October 23, 2017 by Renee Tavoularis

LENTIL & SWISS CHARD STUFFED MUSHROOMS

Creamy stuffed mushrooms without any dairy, this version is packed with protein from red lentils and Vitamins A & K from Swiss Chard.


MAKES ABOUT 16 MUSHROOMS
45 MINUTES PLUS 2 HOURS SOAKING
VEGAN
GLUTEN-FREE

Ingredients

For the CASHEW SAUCE

1 cup cashews, soaked at least 2 hours and up to overnight in water, drained and rinsed
¾ cup water
1 tablespoon nutritional yeast
1 teaspoon garlic powder
1 teaspoon onion powder
½ teaspoon sea salt
½ teaspoon ground black pepper
¼ teaspoon nutmeg 

For the MUSHROOMS

16 baby bella mushrooms, stems removed and cleaned
2 tablespoons olive oil, divided
3 large swiss chard leaves, stems removed, leaves finely chopped and stems set finely diced
¾ cup red lentils, cooked
1 tablespoon Italian parsley, finely chopped
Pinch sea salt
Pinch ground black pepper

Instructions

  • Preheat the oven to 375F and line a baking tray with parchment paper.
  • Place the soaked and drained cashews in a food processor or high speed blender along with the water, nutritional yeast, garlic powder, onion powder, sea salt, black pepper and nutmeg. Blend until smooth, scraping down the sides occasionally, about 2 minutes.
  • In a medium sized skillet, heat 1 tablespoon of the olive oil. Add the diced chard stems and cook for 2 minutes before adding the leaves.

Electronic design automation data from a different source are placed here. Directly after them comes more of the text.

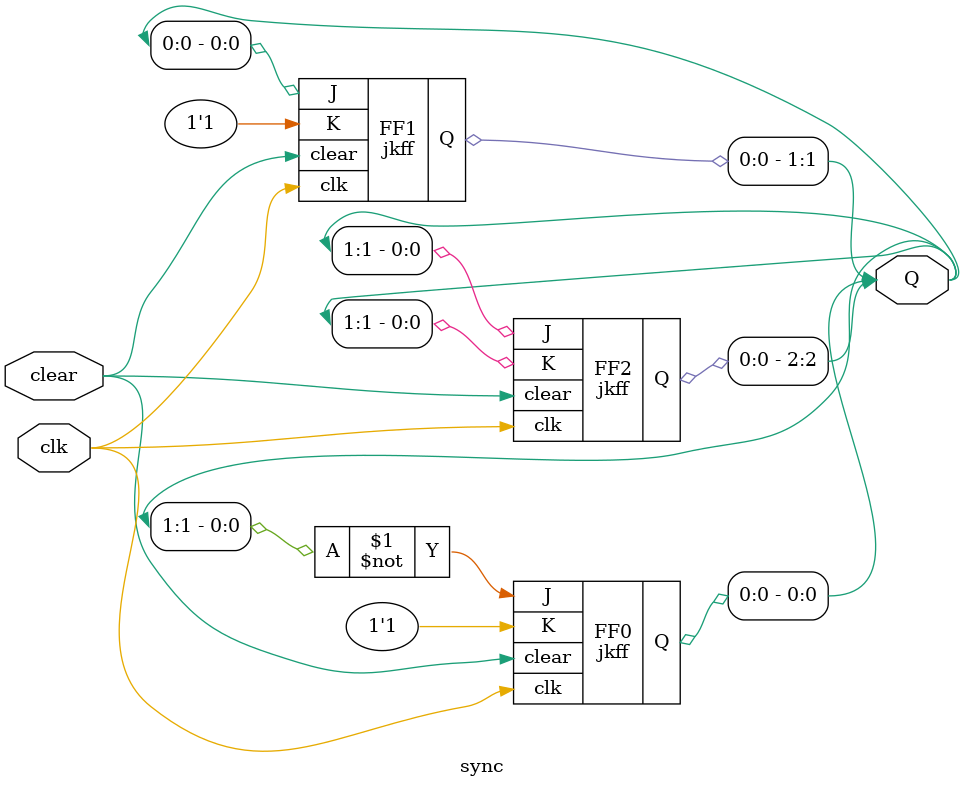
<source format=v>
module jkff (Q, J, K, clear, clk);
input J,K,clear, clk;
output reg Q;
always @ (posedge clk or negedge clear)
begin
if ( clear==0 )
Q<=0;
else if (J==0 && K==1)
Q<=0;
else if(J==1 && K==0)
Q<=1;
else if ( J==1 && K==1)
Q<=~Q;
else Q<=Q;
end
endmodule

module sync(clear, clk, Q);
input clear, clk;
output [2:0] Q;
jkff FF0 (Q[0],~Q[1], 1'b1, clear, clk);
jkff FF1 (Q[1], Q[0], 1'b1, clear, clk);
jkff FF2 (Q[2], Q[1],Q[1],clear, clk);
endmodule
</source>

Continue cooking for another 5 minutes.
  • Stir in the red lentils and the cashew sauce. Bring to a light simmer and cook for 5 minutes. While the mixture cooks, place the stemmed mushrooms, cap side down, on the baking tray. Drizzle with the remaining tablespoon of olive oil and season with the salt and pepper.
  • Using a tablespoon, spoon the chard and lentil mixture into each of the mushroom caps and then place back on the tray.
  • Bake in the oven for 20 minutes and serve immediately.